我有这段文字:
(empty line)
(empty line)
7 -1 -2
2 -2
(empty line)
-6 2 -5 8
(empty line)
(empty line)
(3, 2), (6,4),
(2,8), (3,4), (0,6),
(6,6), (7,2)
(empty line)
(empty line)
偶尔会有空行。
我写的是
with open(txt,encoding='utf8')as f:
text = f.read().strip()
t = [i.replace(" ", "") for i in text.splitlines() ]
它给了我
['7-1-2', '2-2', '', '-62-58', '', '', '(3,2),(6,4),', '(2,8),(3,4),(0,6),', '(6,6),(7,2)']
我想分配给3个不同的变量:
d1 = [7,-1,-2,2,-2]
d2 = [-6,2,-5,8]
sets = [(3,2),(6,4),(2,8),(3,4),(0,6),(6,6),(7,2)]
答案 0 :(得分:2)
添加到@DocDriven做的事情:
with open('testt.txt',encoding='utf8')as f:
text = f.read().strip()
t = [i.split(" ") for i in text.splitlines() if len(i)>0 ]
def findTuple(input):
input = "".join(["".join(i) for i in input])

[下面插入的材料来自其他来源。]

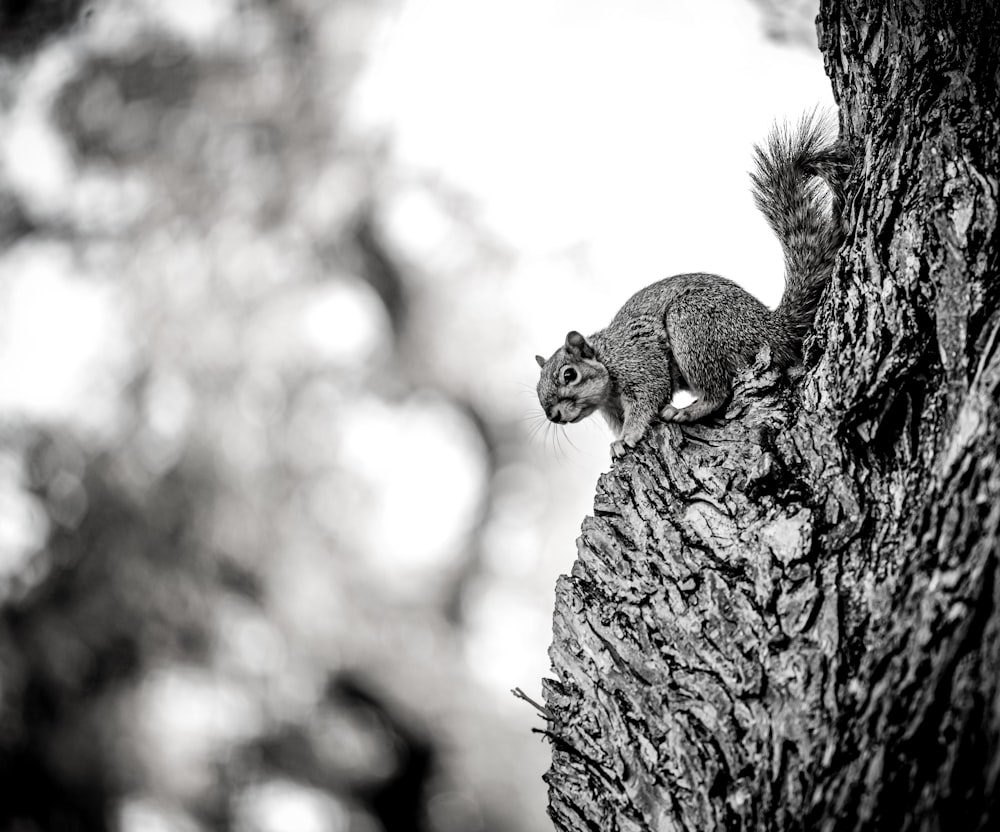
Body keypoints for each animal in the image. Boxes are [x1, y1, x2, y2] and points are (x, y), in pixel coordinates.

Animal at [536, 114, 848, 458]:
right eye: (538, 390)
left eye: (569, 374)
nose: (553, 415)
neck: (607, 360)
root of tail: (773, 329)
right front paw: (617, 443)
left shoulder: (639, 362)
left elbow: (648, 398)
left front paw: (628, 437)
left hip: (694, 325)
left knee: (718, 391)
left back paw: (686, 411)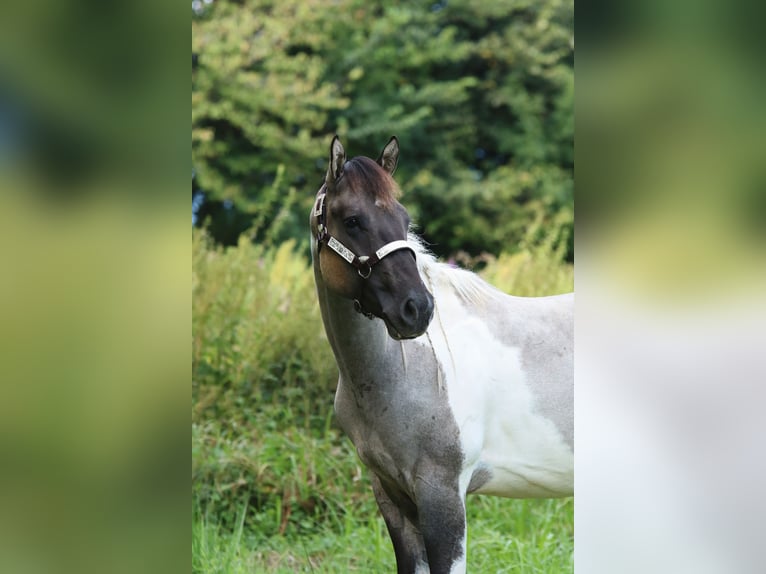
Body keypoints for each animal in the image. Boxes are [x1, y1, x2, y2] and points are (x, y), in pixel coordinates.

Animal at [308, 137, 572, 572]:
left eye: (403, 218)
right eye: (352, 220)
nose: (416, 309)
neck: (401, 369)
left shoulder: (442, 496)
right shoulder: (392, 496)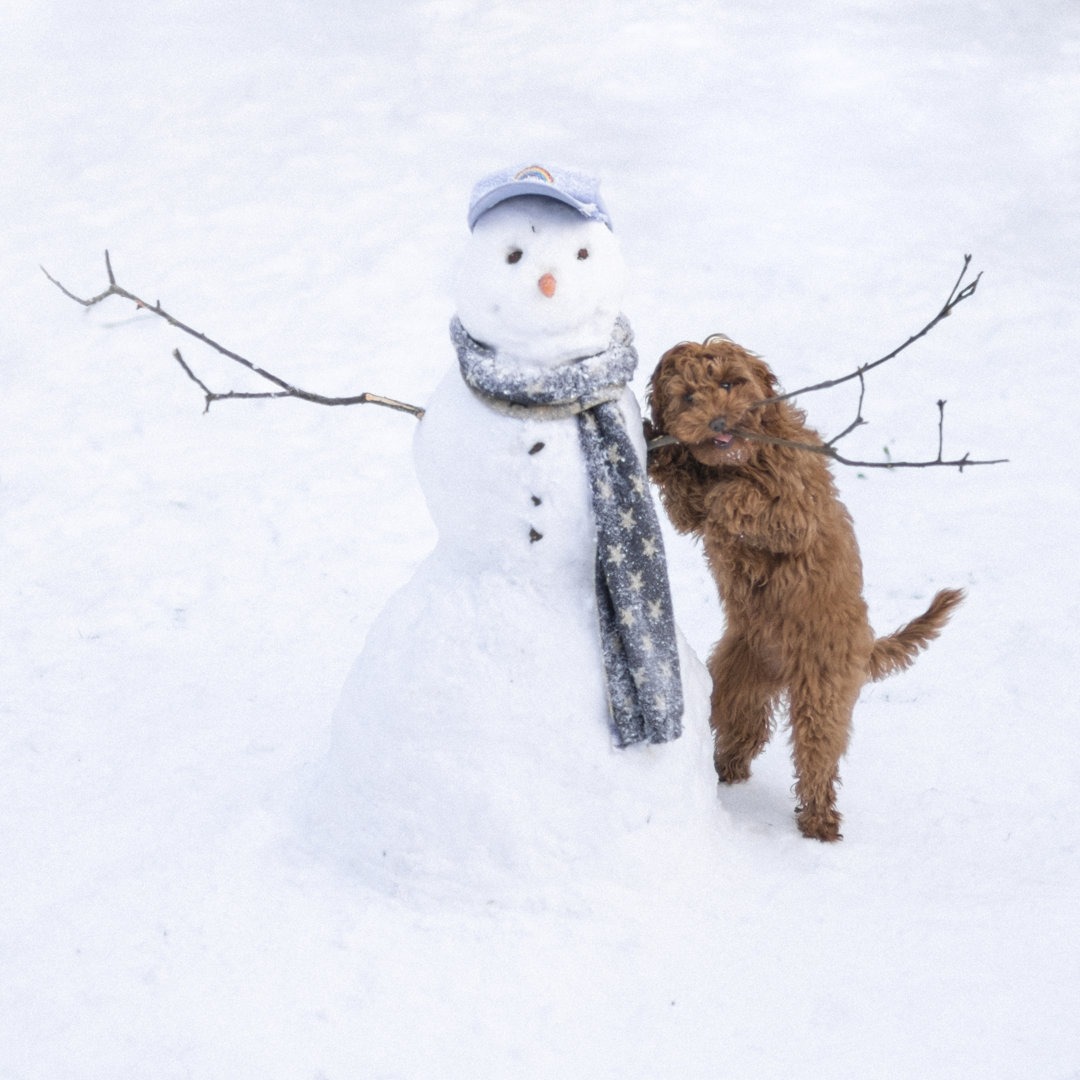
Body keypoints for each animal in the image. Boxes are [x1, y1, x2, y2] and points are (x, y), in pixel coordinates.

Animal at [643, 336, 967, 842]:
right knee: (742, 728)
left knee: (817, 754)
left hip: (823, 688)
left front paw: (722, 491)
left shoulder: (798, 507)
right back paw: (725, 770)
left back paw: (819, 821)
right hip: (738, 679)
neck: (742, 458)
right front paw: (662, 451)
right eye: (689, 397)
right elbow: (687, 499)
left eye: (729, 384)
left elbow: (743, 501)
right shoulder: (690, 508)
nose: (718, 423)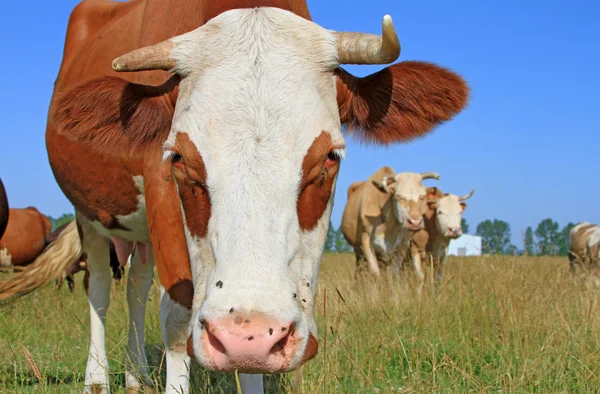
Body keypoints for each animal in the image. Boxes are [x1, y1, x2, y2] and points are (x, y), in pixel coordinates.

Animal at [5, 1, 468, 392]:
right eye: (178, 158)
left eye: (330, 157)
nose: (248, 336)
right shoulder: (160, 194)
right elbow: (177, 321)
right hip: (90, 214)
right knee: (99, 287)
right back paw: (98, 380)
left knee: (136, 286)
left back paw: (137, 377)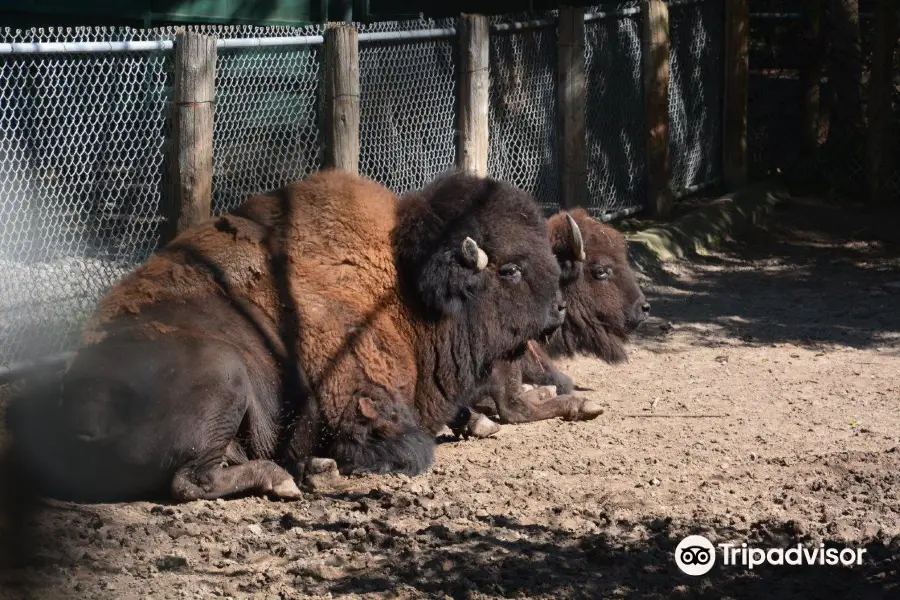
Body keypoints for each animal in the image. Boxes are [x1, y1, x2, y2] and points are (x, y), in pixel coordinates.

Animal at [7, 171, 568, 504]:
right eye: (511, 270)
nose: (560, 306)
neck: (402, 282)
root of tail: (70, 414)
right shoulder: (359, 398)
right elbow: (407, 447)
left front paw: (482, 420)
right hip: (226, 373)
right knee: (190, 480)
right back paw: (290, 478)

pairs = input.replace("),","|").replace("(","").replace(")","").split("|")
tuples=[]
for pair in pairs:
tuples.append(tuple(map(int,pair.split(","))))
return tuples
d1 = [list(map(int,i)) for i in t[:2]]
d2 = [int(i) for i in t[2]]
sets = findTuple(t[3:])
将导致:
d1= [[7, -1, -2], [2, -2]]
d2= [-6, 2, -5, 8]
sets= [(3, 2), (6, 4), (2, 8), (3, 4), (0, 6), (6, 6), (7, 2)]
答案 1 :(得分:1)
这不是最简洁的解决方案,但是由于它是动态的,因此具有灵活性,可以轻松更改以处理新的和/或附加的数据。
# (Already exists)
t = ['7-1-2', '2-2', '', '-62-58', '', '', '(3,2),(6,4),', '(2,8),(3,4),(0,6),', '(6,6),(7,2)']
# ----------------
dataCount = 3 # adjust this according to how many groups of data are expected (if known)
values = ['' for _ in range(dataCount)]
i = 0
for e in lst:
values[i] = values[i] + e # append the new data to the element
if e == "" and values[i] != "": # advance to new element but ignore repeat "nulls"
i = i + 1
# various ways of displaying the data:
print (values)
for e in values:
print (e)
print (values[0], values[1], values[2])
输出:
['7-1-22-2', '-62-58', '(3,2),(6,4),(2,8),(3,4),(0,6),(6,6),(7,2)']
7-1-22-2
-62-58
(3,2),(6,4),(2,8),(3,4),(0,6),(6,6),(7,2)
7-1-22-2 -62-58 (3,2),(6,4),(2,8),(3,4),(0,6),(6,6),(7,2)
我将每组数据分配给自己的列表元素,而不是单独的变量。
答案 2 :(得分:0)
尝试一下(注意所有变量都是字符串,而不是集合列表):
d1 = "".join(t[:2])
d2 = t[3]
sets = "".join(t[6:])
答案 3 :(得分:0)
感谢大家对我的帮助,非常感谢@Ctrl S,我解决了问题。
10.0.2.15:8080要将集合转换为元组,我只使用了eval()。